Neuromuscular Scoliosis
This type of scoliosis is due to some abnormality in the nervous
or muscular systems which leads to abnormal development, growth
and balance of the spine. This may be due to altered muscle forces
and support of the spine or a neurologic mechanism causing abnormal
spinal
alignment and balance. Over time, and particularly in a growing
adolescent or child, the abnormal neurologic/muscular function
can lead to gradual deformity of the spinal column and orientation
of the pelvis
(pelvic obliquity may develop). In addition to the development
of scoliosis, an alteration in the normal curvatures of the spine,
when seen from the side, may occur causing increased or decreased
lordosis
(lumbar)
or kyphosis
(thoracic). Some of the more common diseases or conditions that
lead to neuromuscular scoliosis include: cerebral palsy, paralytic
conditions, muscular dystrophies/myopathies, myelomeningocoele,
brain injuries and spinal
cord anomalies and tumors.
A patient with a neuromuscular type spine deformity must be treated
in a team approach. It is very important to treat the entire condition
of the patient and not focus only upon the scoliosis. In patients
who are severely handicapped from their neuromuscular condition
(ex. Cerebral palsy, paralysis, genetic disorder, myopathy? the
most important treatment for their spine may be to ensure comfortable
sitting and avoidance of pressure sores. To treat this properly,
a close collaboration with therapists and orthotists (brace specialists)

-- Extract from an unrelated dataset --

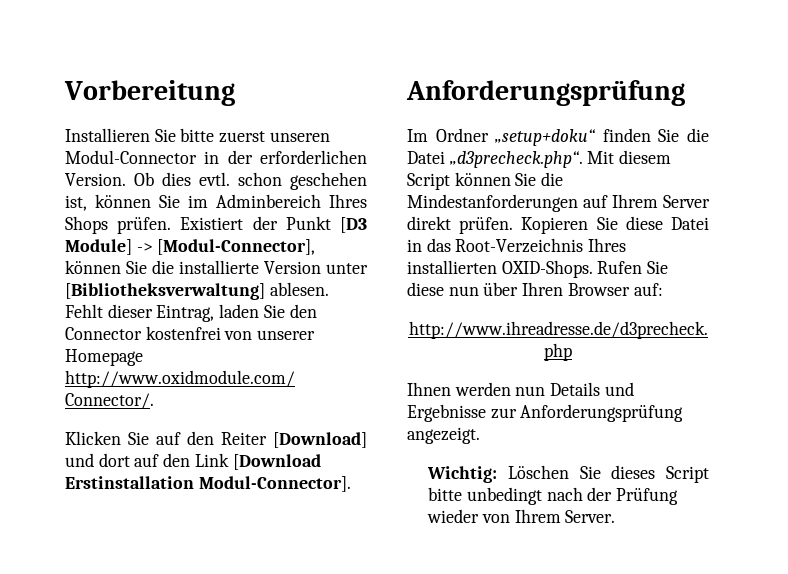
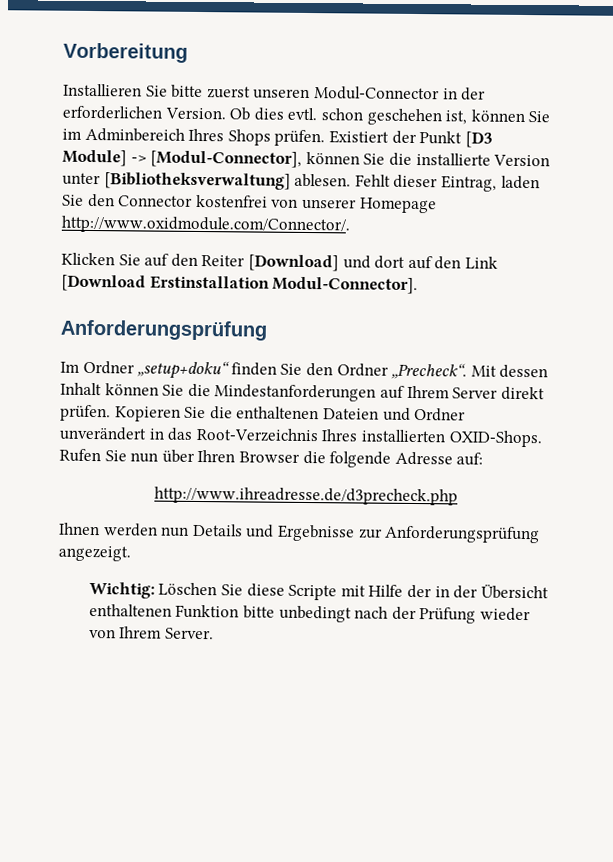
[687,128,709,142] [407,150,672,168] [407,173,450,190] die Datei „d3precheck.php“. Mit diesem Script -> [305,362,549,380] [60,382,102,396] den Ordner „Precheck“. Mit dessen Inhalt
[625,216,709,230] diese Datei -> [209,406,467,422] [59,426,147,441] die enthaltenen Dateien und Ordner unverändert
[407,282,444,296] diese -> (127, 456) none
(630, 289) none -> [302,450,453,468] die folgende Adresse
[611,465,709,483] dieses Script -> [246,583,549,601] [88,603,240,619] diese Scripte mit Hilfe der in der Übersicht enthaltenen Funktion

is essential. If the spinal deformity is severe, surgery may offer
good correction of deformity and offer a stable spine which permits
comfortable sitting. In patients who are ambulators (able to walk)
treatment will focus on pain relief and balance so that the patient
can use his arms independently from supporting a curved spine.
With severe or worsening spinal curvature surgery can lead to
better spinal balance and thus better walking ability. Most importantly,
any spinal treatment in people suffering from a neuromuscular
condition or cerebral palsy will require close collaboration between
physical therapists, general physicians, orthotists and nursing
staff. It is essential to carefully adapt any treatment to the
abilities and goals of the particular patient.